IV. « L’unité du Ciel et de l’Humanité » : La vision de l’harmonie entre les humains, la nature et la société

« L’unité du Ciel et de l’Humanité » constitue le fondement de la compréhension du taoïsme concernant la relation entre l’univers, les humains et la société, et représente également un critère important pour sa pratique et son développement :

  • Harmonie entre l'homme et la nature
    Le taoïsme considère l'être humain comme faisant partie intégrante de la nature (« L'être humain suit la terre, la terre suit le ciel, le ciel suit le Tao et le Tao suit la nature »), et la relation entre l'être humain et la nature n'est pas conflictuelle, mais homologue et structurellement semblable. Le corps humain correspond à l'univers (par exemple, « la tête est ronde comme le ciel, les pieds sont carrés comme la terre »), et la circulation du sang et de l'énergie est en harmonie avec le cycle des saisons. Par conséquent, l'être humain se doit de respecter les lois de la nature : ne pas abattre les forêts sans discernement, ne pas tuer sans discernement les êtres vivants (un prolongement de la philosophie du respect de la vie), et même faire l'expérience du Tao en se rapprochant de la nature (par exemple, en vivant en ermite dans les montagnes et les forêts, en observant la nature) et atteindre une harmonie avec elle.
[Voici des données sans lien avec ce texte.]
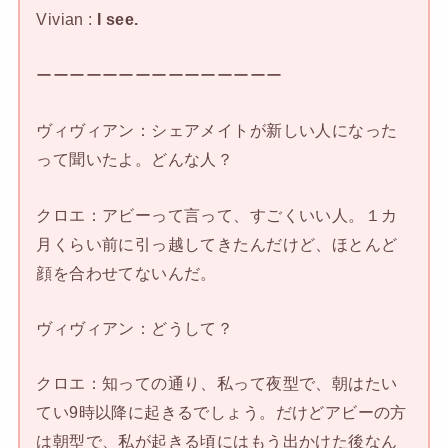
Vivian :
I see.
ーーーーーーーーーーーーーーー
ヴィヴィアン：シェアメイトが新しい人になった
って聞いたよ。どんな人？
クロエ：アビーって言って、すごくいい人。１カ
月くらい前に引っ越してきたんだけど、ほとんど
顔を合わせてないんだ。
ヴィヴィアン：どうして？
クロエ：知っての通り、私って夜型で、朝はたい
てい9時以降に起きるでしょう。だけどアビーの方
は朝型で、私が起きる頃にはもう出かけた後なん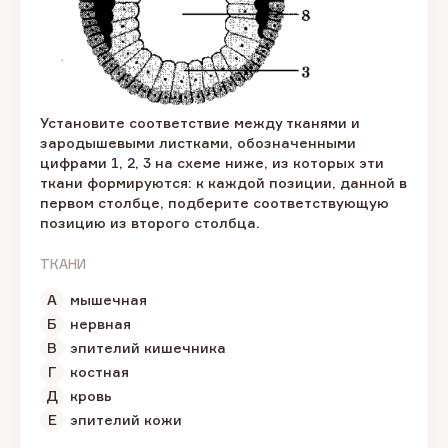
Установите соответствие между тканями и
зародышевыми листками, обозначенными
цифрами 1, 2, 3 на схеме ниже, из которых эти
ткани формируются: к каждой позиции, данной в
первом столбце, подберите соответствующую
позицию из второго столбца.
ТКАНИ
А
мышечная
Б
нервная
В
эпителий кишечника
Г
костная
Д
кровь
Е
эпителий кожи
  • Harmonie entre les humains et la société
    L'unité du Ciel et de l'Humanité s'étend également au niveau social. Le taoïsme prône un ordre social qui imite la non-action naturelle du Tao. Les dirigeants doivent gouverner par la non-action (ne pas intervenir de force dans la vie des individus et laisser la société se développer naturellement), et le peuple doit se contenter de ce qu'il possède (ne pas rechercher avidement des avantages excessifs et réduire les conflits), pour parvenir à l'harmonie et à la stabilité sociales. Cette idée se reflète dans la conduite personnelle, qui consiste à se fondre dans le monde (selon le Tao Te Ching), c'est-à-dire à ne pas être ostentatoire ni obstiné, à vivre en harmonie avec autrui et la société, et à pratiquer le Tao au quotidien.
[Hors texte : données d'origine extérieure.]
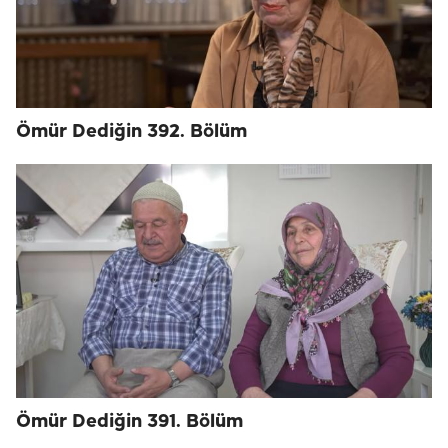
Ömür Dediğin 392. Bölüm
Ömür Dediğin 391. Bölüm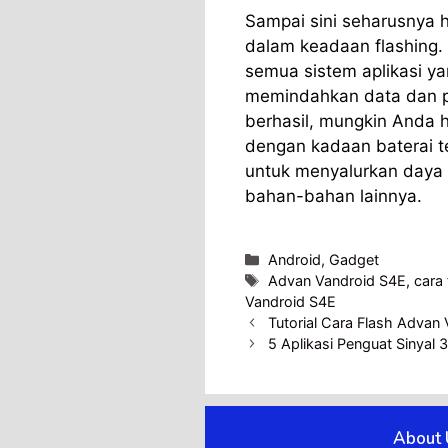
Sampai sini seharusnya
dalam keadaan flashing
semua sistem aplikasi ya
memindahkan data dan pen
berhasil, mungkin Anda 
dengan kadaan baterai t
untuk menyalurkan daya 
bahan-bahan lainnya.
Categories
Android
,
Gadget
Tags
Advan Vandroid S4E
,
cara
Vandroid S4E
Tutorial Cara Flash Adva
5 Aplikasi Penguat Sinyal 
About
En résumé, le taoïsme, avec le Tao en son cœur, unit la vision morale du respect du Tao et de la valorisation de la vertu, la conception de la vie selon laquelle « mon destin est entre mes mains » et la vision harmonieuse de l'unité du ciel et de l'humanité, menant ultimement à la quête du Tao et à l'immortalité (la liberté spirituelle et la transcendance de l'existence). Il offre également aux croyants un système idéologique complet pour comprendre l'univers, donner un sens à leur vie et interagir avec le monde.